Hacker News new | ask | show | jobs
by deyiao 480 days ago
I heard their inferencing framework is way lower than typical deployment methods. Can this be verified from that open-source project? How does it stack up against vllm or llama.cpp
4 comments

By "lower" you mean cheaper/better?

I suspect it's much higher throughput than vLLM, which in turn is much higher throughput than llama.cpp. The MLA kernel they just open-sourced seems to indicate that, although we'll see how it does in third party benchmarks on non-hobbled GPUs vs FlashAttention. They only released the BF16 version — whereas most people, including DeepSeek themselves, serve in FP8 — so it might not be immediately useful to most companies quite yet, although I imagine there'll be FP8 ports soon enough.

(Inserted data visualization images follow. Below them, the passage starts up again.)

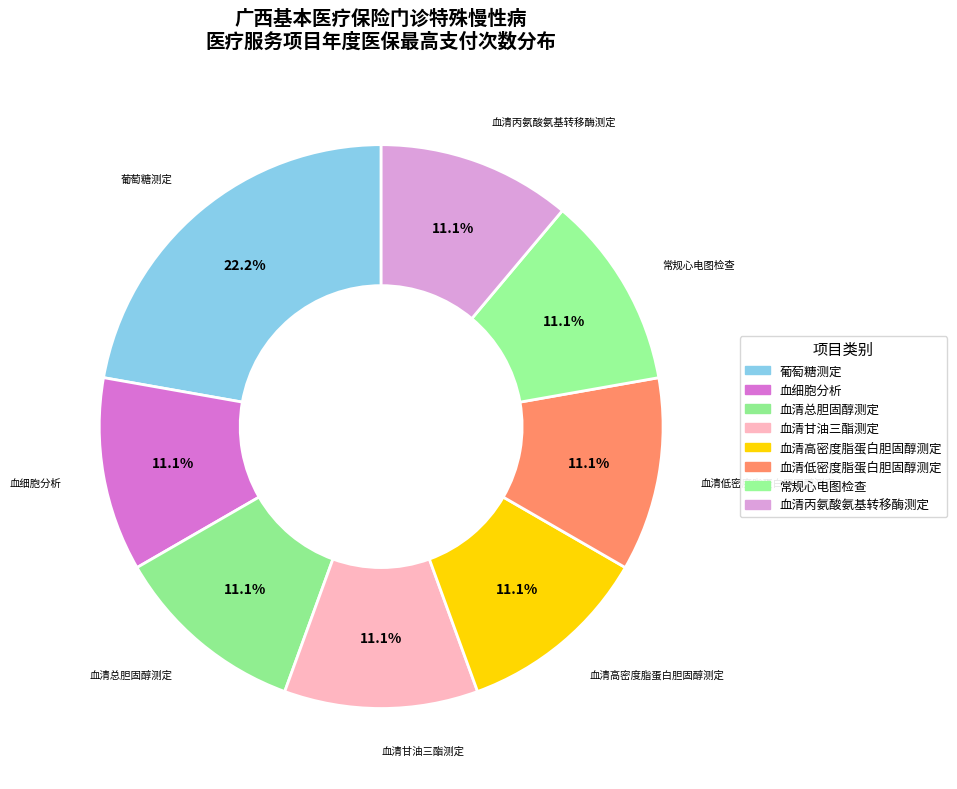

What is the largest slice in the pie chart?

葡萄糖测定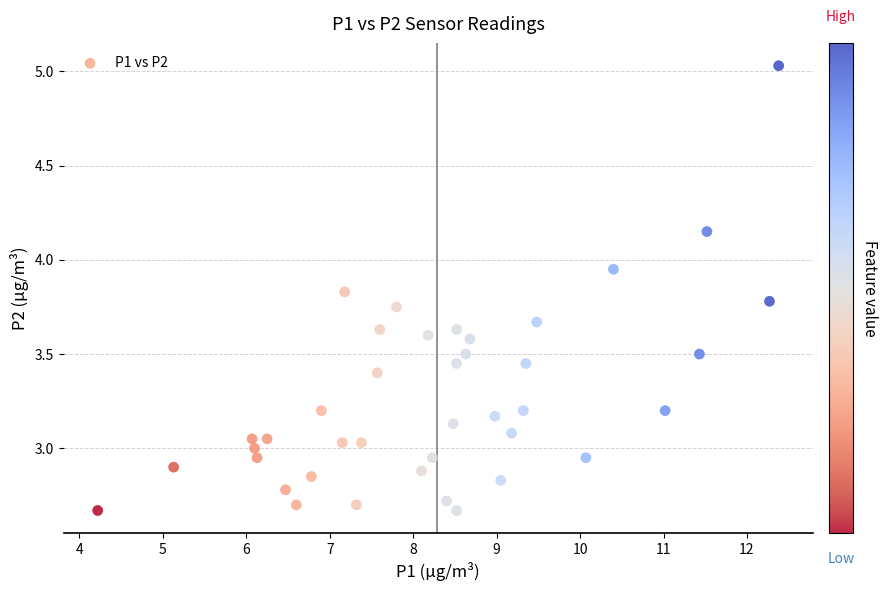

What is the range of X values (max minus min)?

8.2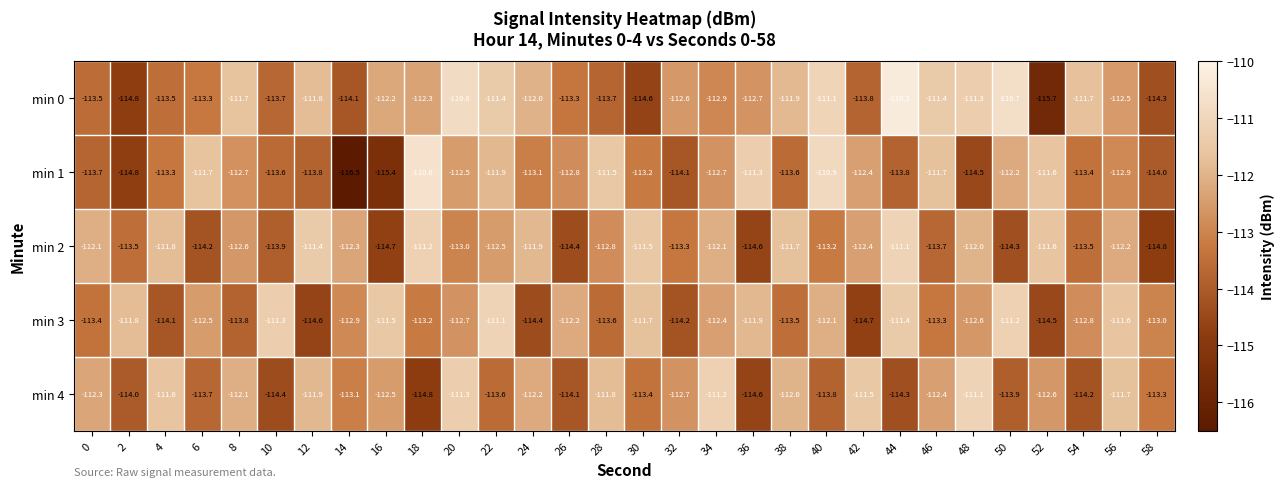

At which category is the sum across all series the highest?

20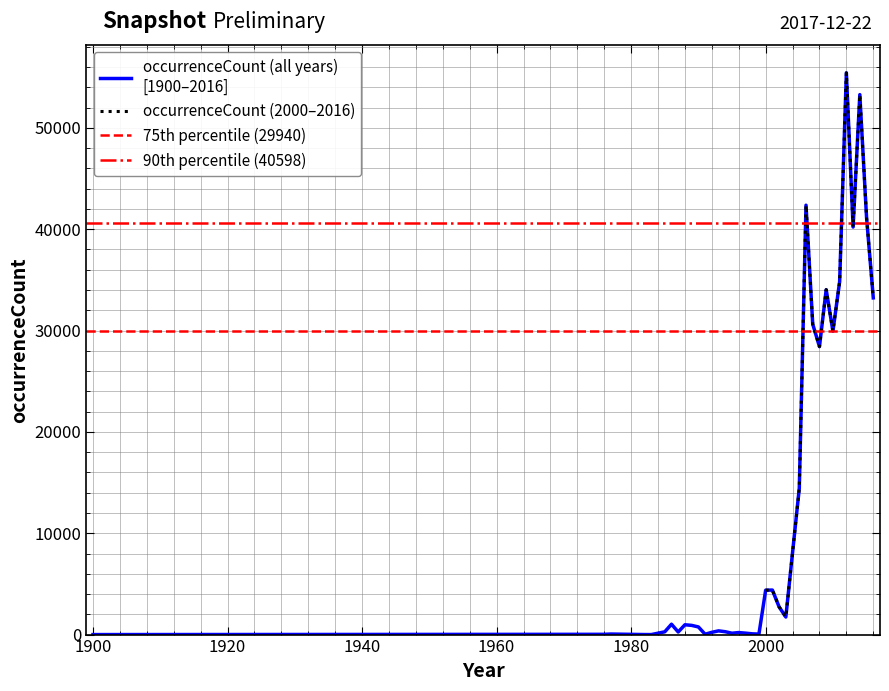

Between 2015 and 2002, which is larger?

2015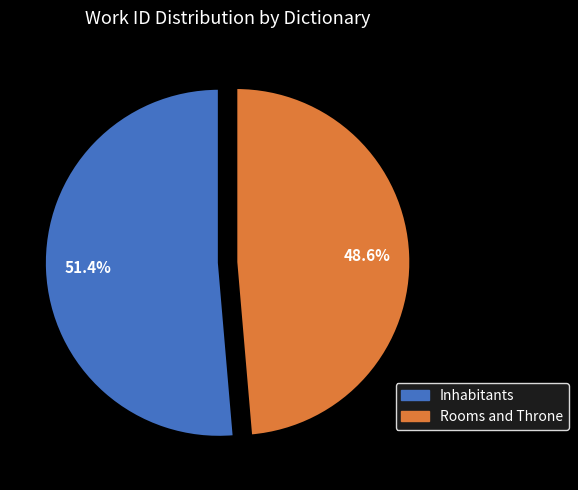

What percentage do Inhabitants and Rooms and Throne together represent?

100.0%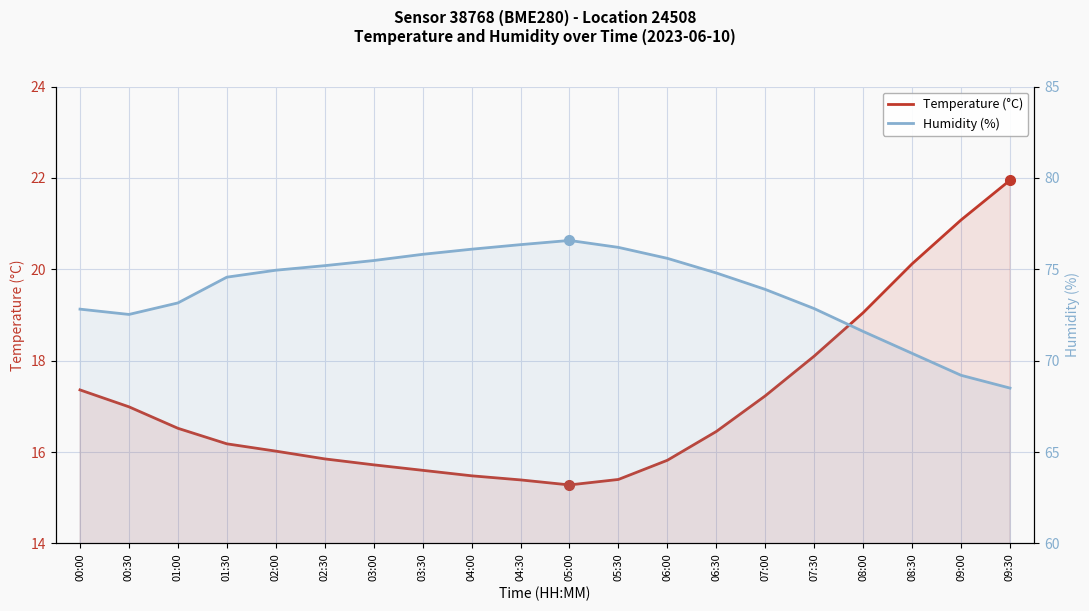

True or false: Temperature (°C) and Humidity (%) intersect in this chart.

False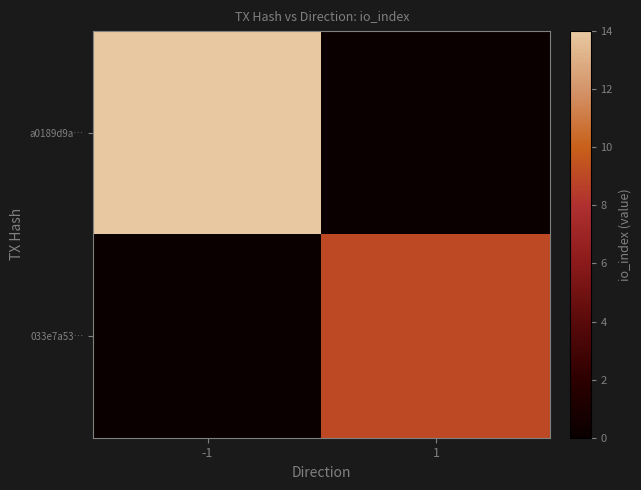

Reading left to right, what are all the values shown in this chart?

a0189d9a…: -1=14	1=0
033e7a53…: -1=0	1=9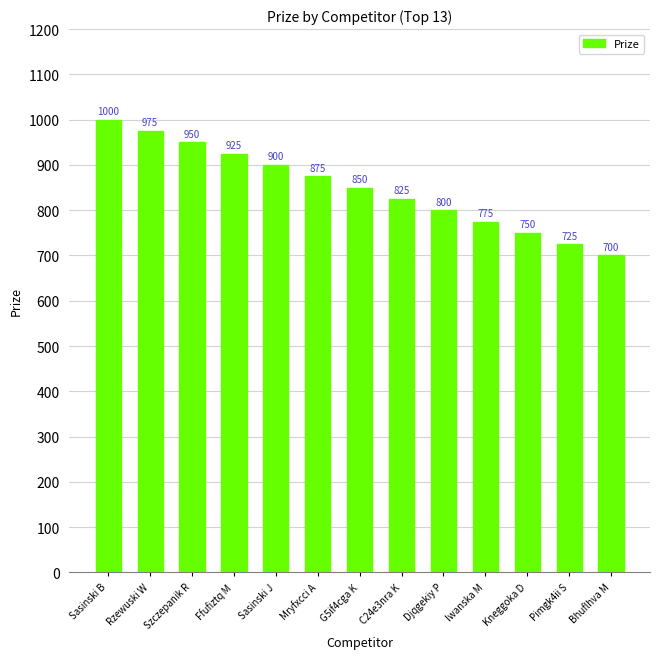

What is the label of the 6th bar from the left?

Mryfxcci A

i think they meant lower level.
It seems hard to guess. Could be lower level, lower performance, or lower compute cost.
What do you mean by "lower"? To my understanding, they will open 5 infra related repos this week. Let's revisit your comparison question on Friday.
I don't see any use of PTX, might be in one of the other repos they plan to release.
right, I think PTX use is a bigger deal than its getting coverage for. this opens an opening for other vendors to get their foot in with PTX to LLVM-ir translation for existing cuda kernels.
Maybe. Apple ditched them in China, because their infra can't handle large scale users.
Don't think the decision is based on infra, or any technical reasons. It's more on the service support side. How a 200-person company supports 44M iPhone users in China?
Is that true? I thought Apple was going to use their own infrastructure.
deepseek doesn't have any experience on support a 50 million user base. that was the reason cited by apple a few weeks ago.